Another fantastic element of Liberal Arts is the natural intellectualism it oozes. It is ironic that a film with the theme of nostalgia should make the viewer feel so nostalgic for their own youth. The casual mentioning of Bach, Beethoven, and countless other heavyweights in classical music alongside those of classical literature and books, makes watching Liberal Arts feel like you’ve come away from meeting some fascinating friends at an indie-coffee shop, with intense literary debates abound. No hipsters allowed.
“I feel you man. Lot of information in trees.”
In fact, the sense of belonging I got even whilst watching this film made me surprised at the fact that it’s not based on a novel or at least a memoir, at all. The characters, subject matter, witty humour and pop culture references really made me feel as though I had just finished reading a fantastic book. I’d also like to mention the surprise appearance of a genuine, all-round “good guy”. It’s been a while since I’ve seen a man be good, and inherently good. Making decisions not only based on staying true to himself, but also selfless acts of good.
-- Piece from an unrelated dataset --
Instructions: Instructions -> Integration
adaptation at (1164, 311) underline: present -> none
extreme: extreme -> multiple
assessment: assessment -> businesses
Radnor certainly created a modern though troubled gem of a man (see also Big Fish) in this indie favourite.
“It is strange how we hold on to the pieces of the past while we wait for our futures” — Ally Condie.
• The featuring of Zac Efron may sound like a casting nightmare, but I thoroughly recommend his critics to watch his hilarious and genuine performance;
• Great ending, magnified only by its realism;
• Olsen’s performance here acts only as an omen to her success in the future. I highly suggest you keep a close watch on this marvel of an actress.
• Allison Janney as the underplayed pseudo-villain, sexually voracious professor who used to teach Jesse;
• You have got to look out for what I think may possibly be the most romantic line ever. It’s not cheesy, not too sentimental. It’s straight, direct and honest. I won’t write it here, but here are two words: Rough draft.
• The theme of age really was an issue in Liberal Arts, but I think the point is, it’s all relative. It’s all about individual experience and feeling. There is nothing wrong with a decade or two between you, as long as when everything else is wiped away, you can look at each other and know, feel, that it is the right thing.
An homage to youth and its simplicity, Liberal Arts’ innate realism deals with nostalgia and a journey of self-discovery, all the while cracking smiles along the way. Practically, of course, age is not just a number for some individuals, and is a matter of personal taste and experience. But that’s what age is all about: behaving in a way that reflects your experience and ability to deal with life. An incredibly relevant film for our time, in an age where the overwhelming possibilities of life has us lost and directionless.
“Most of the time when I’m out, I keep thinking I’d be so much happier in bed with a book and that makes me feel not..super cool?”
Liberal Arts is all about timing and the power of taking it easy. The ability to reflect, the film notes, can change the course of a person’s life. So, it’s not all about a sharky “go get ‘em” attitude. Just relax. “Everything is ok.”